> **WRITTEN TASK**
Pick out every line below that contains the string "Sexual", and copy each one in full. Case counts.

> **STUDY MATERIAL**
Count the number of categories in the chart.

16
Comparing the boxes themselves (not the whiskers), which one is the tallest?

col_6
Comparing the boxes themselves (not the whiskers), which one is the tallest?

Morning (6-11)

* * *

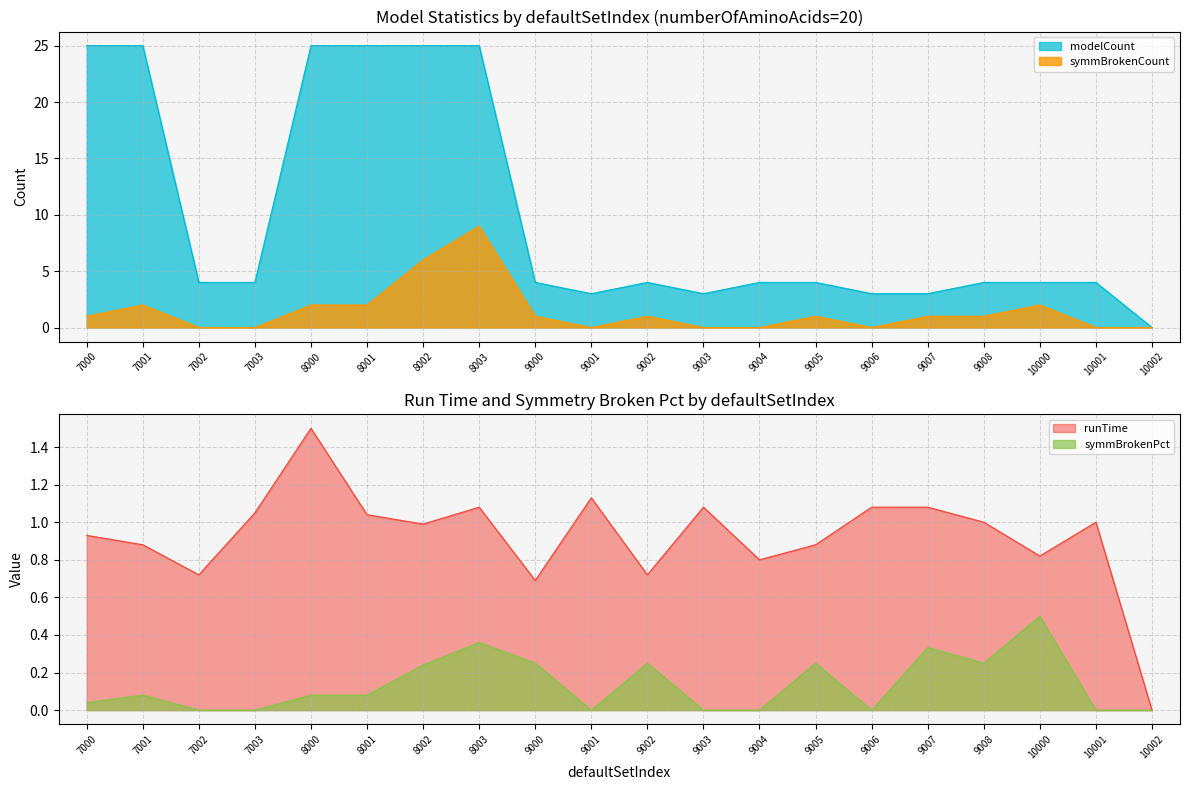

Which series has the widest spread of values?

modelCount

* * *

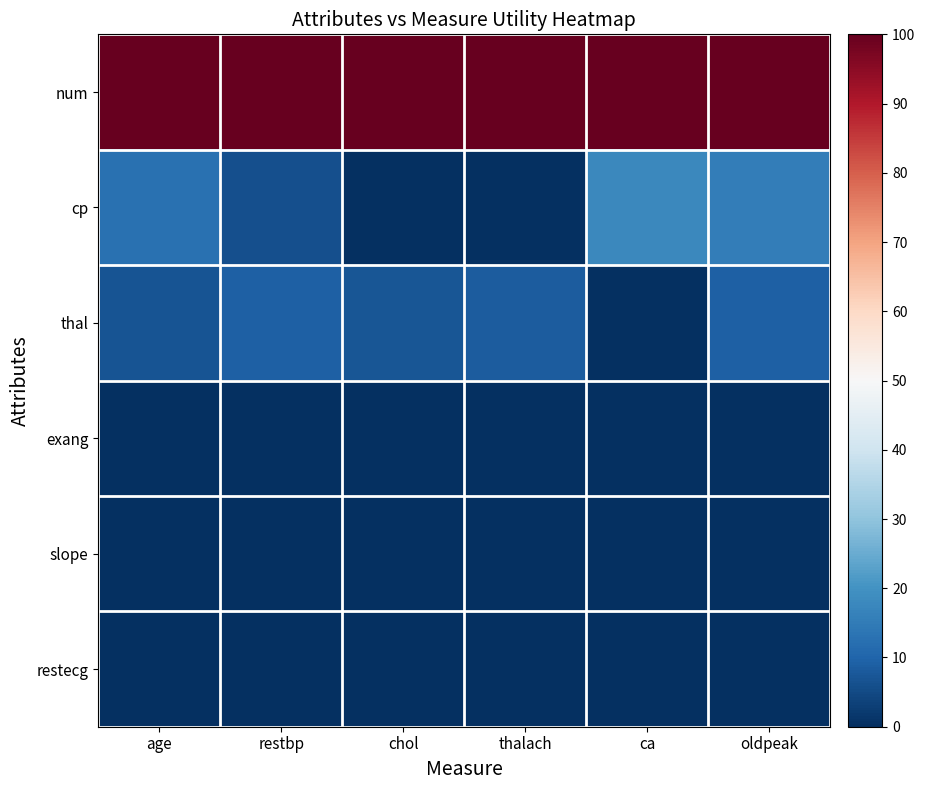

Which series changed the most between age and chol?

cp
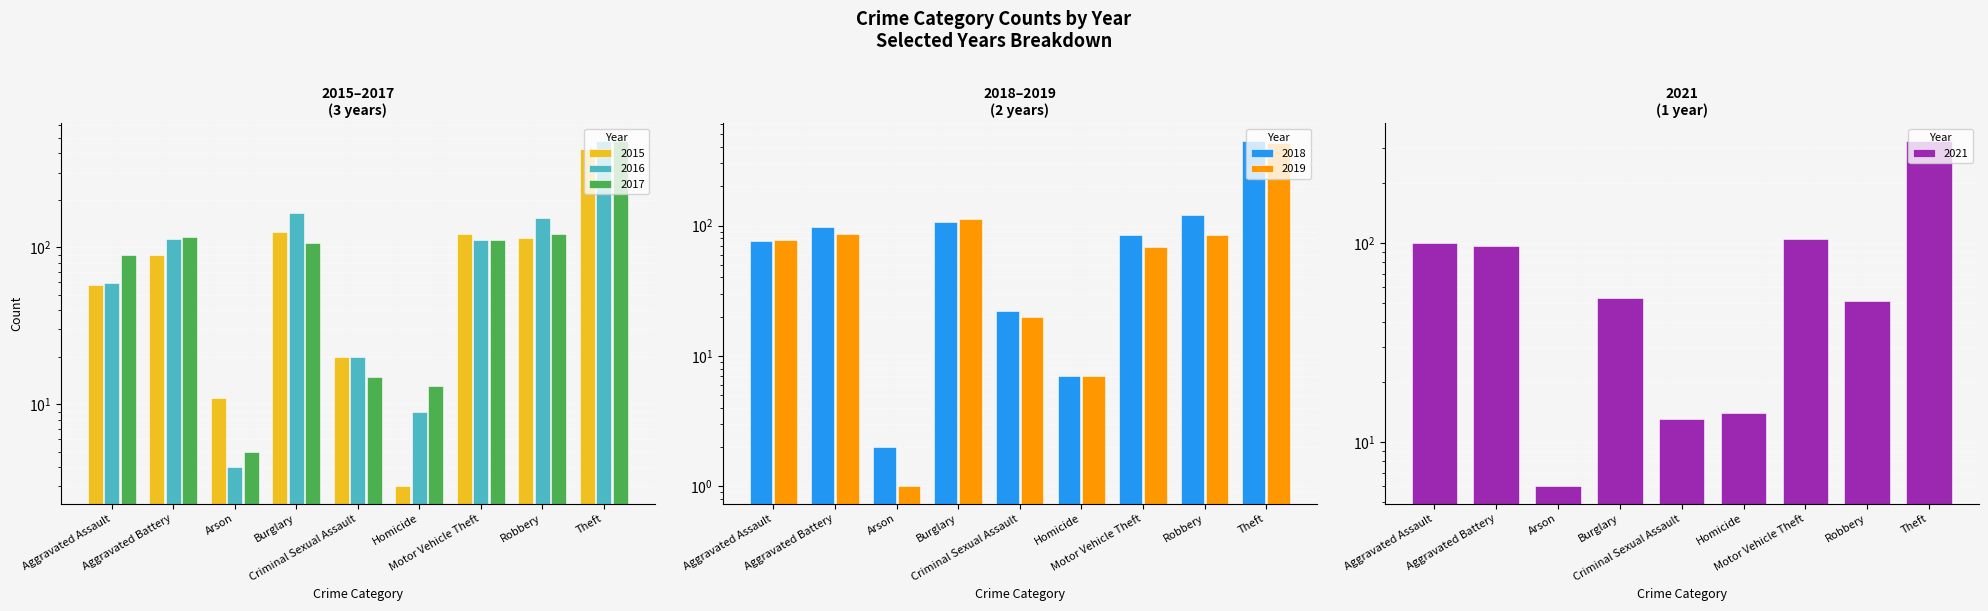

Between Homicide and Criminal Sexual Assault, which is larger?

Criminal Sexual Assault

> **RESULT OF THIS TASK**
Between Homicide and Criminal Sexual Assault, which is larger?
Criminal Sexual Assault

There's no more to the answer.